***** MATERIAL SUPPLIED *****
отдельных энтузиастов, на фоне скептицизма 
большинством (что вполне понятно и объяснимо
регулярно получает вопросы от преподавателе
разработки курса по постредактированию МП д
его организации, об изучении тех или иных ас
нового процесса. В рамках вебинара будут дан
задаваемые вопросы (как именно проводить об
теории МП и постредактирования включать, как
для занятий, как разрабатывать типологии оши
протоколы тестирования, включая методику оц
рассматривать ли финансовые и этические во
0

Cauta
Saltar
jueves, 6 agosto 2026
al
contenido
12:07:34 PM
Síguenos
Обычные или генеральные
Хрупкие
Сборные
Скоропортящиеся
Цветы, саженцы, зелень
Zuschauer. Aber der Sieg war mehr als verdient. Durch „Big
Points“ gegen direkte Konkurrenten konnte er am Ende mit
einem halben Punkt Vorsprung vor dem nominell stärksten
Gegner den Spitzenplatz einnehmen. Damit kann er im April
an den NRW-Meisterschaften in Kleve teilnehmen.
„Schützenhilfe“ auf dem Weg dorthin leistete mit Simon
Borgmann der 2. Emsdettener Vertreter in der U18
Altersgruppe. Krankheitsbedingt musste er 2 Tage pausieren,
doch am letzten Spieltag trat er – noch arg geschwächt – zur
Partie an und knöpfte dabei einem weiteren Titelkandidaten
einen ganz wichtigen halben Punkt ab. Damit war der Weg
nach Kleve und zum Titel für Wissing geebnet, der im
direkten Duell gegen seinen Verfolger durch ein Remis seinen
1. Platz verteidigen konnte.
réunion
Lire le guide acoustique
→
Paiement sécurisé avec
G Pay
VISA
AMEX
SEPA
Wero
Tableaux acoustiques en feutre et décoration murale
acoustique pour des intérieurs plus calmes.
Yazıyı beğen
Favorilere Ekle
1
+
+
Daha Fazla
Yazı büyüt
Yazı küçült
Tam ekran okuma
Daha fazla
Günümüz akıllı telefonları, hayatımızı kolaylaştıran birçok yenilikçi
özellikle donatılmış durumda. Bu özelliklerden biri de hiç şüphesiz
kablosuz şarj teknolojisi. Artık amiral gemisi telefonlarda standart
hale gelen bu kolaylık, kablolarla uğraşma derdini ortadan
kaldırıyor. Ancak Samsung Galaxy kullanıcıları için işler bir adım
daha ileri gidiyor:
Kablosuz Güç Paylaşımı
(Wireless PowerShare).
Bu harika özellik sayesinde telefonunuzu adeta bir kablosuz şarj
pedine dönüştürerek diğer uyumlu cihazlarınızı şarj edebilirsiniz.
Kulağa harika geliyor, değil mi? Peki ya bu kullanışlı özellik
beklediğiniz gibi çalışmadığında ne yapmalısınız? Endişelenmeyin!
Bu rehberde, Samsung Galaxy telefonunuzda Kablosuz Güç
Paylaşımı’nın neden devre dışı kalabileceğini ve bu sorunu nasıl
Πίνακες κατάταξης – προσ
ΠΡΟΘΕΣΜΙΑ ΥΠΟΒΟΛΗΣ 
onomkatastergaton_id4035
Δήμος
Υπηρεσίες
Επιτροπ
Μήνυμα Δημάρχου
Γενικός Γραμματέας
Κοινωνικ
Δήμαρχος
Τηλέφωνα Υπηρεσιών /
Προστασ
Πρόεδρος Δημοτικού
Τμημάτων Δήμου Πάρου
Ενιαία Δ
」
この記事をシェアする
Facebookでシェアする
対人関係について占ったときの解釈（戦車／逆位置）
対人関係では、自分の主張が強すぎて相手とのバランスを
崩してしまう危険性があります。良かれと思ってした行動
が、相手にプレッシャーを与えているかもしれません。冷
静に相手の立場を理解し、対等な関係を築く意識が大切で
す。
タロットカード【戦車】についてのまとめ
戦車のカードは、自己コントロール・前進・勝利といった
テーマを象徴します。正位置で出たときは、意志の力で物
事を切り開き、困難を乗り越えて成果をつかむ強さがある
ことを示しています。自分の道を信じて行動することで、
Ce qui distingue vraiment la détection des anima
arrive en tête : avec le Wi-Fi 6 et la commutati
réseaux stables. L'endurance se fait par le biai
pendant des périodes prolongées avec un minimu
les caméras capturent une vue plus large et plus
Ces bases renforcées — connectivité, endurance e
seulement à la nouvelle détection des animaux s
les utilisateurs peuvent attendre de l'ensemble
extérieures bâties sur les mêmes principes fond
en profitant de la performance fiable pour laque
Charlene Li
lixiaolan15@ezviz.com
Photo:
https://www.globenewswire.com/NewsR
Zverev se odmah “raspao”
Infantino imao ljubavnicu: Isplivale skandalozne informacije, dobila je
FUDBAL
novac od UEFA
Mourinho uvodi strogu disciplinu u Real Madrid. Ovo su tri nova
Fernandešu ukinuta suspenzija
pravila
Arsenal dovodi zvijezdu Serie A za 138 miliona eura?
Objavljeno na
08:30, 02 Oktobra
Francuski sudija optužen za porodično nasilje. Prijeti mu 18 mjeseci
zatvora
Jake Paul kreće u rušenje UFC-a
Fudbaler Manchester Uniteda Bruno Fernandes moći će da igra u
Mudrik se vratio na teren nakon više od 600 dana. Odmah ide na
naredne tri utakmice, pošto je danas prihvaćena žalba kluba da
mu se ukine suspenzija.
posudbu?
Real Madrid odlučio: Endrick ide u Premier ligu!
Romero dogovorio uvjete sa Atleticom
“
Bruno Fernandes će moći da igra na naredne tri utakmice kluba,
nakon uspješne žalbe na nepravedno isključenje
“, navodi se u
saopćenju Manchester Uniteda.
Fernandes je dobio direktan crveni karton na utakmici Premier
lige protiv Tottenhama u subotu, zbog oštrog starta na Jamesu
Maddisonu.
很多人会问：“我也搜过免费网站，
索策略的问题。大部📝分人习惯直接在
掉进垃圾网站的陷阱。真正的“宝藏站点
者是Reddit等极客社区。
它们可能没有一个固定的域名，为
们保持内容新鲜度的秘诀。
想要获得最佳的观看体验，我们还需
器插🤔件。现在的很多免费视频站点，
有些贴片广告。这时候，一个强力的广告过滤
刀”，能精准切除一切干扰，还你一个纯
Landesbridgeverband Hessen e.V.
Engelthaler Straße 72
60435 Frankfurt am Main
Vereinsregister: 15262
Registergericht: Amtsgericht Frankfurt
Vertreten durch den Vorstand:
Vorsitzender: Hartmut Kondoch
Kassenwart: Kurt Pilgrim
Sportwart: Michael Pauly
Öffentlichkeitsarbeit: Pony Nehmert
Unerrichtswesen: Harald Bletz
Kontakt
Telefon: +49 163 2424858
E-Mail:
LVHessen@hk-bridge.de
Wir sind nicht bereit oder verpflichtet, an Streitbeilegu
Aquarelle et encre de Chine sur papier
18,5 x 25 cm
*****
TASK DETAILS: Look above for the line holding "réseaux stables. L'endurance" and the line holding "Charlene Li". Retype both, and every line between them, word for word and nothing else.

SOLVED EXERCISE:
réseaux stables. L'endurance se fait par le biai
pendant des périodes prolongées avec un minimu
les caméras capturent une vue plus large et plus
Ces bases renforcées — connectivité, endurance e
seulement à la nouvelle détection des animaux s
les utilisateurs peuvent attendre de l'ensemble
extérieures bâties sur les mêmes principes fond
en profitant de la performance fiable pour laque
Charlene Li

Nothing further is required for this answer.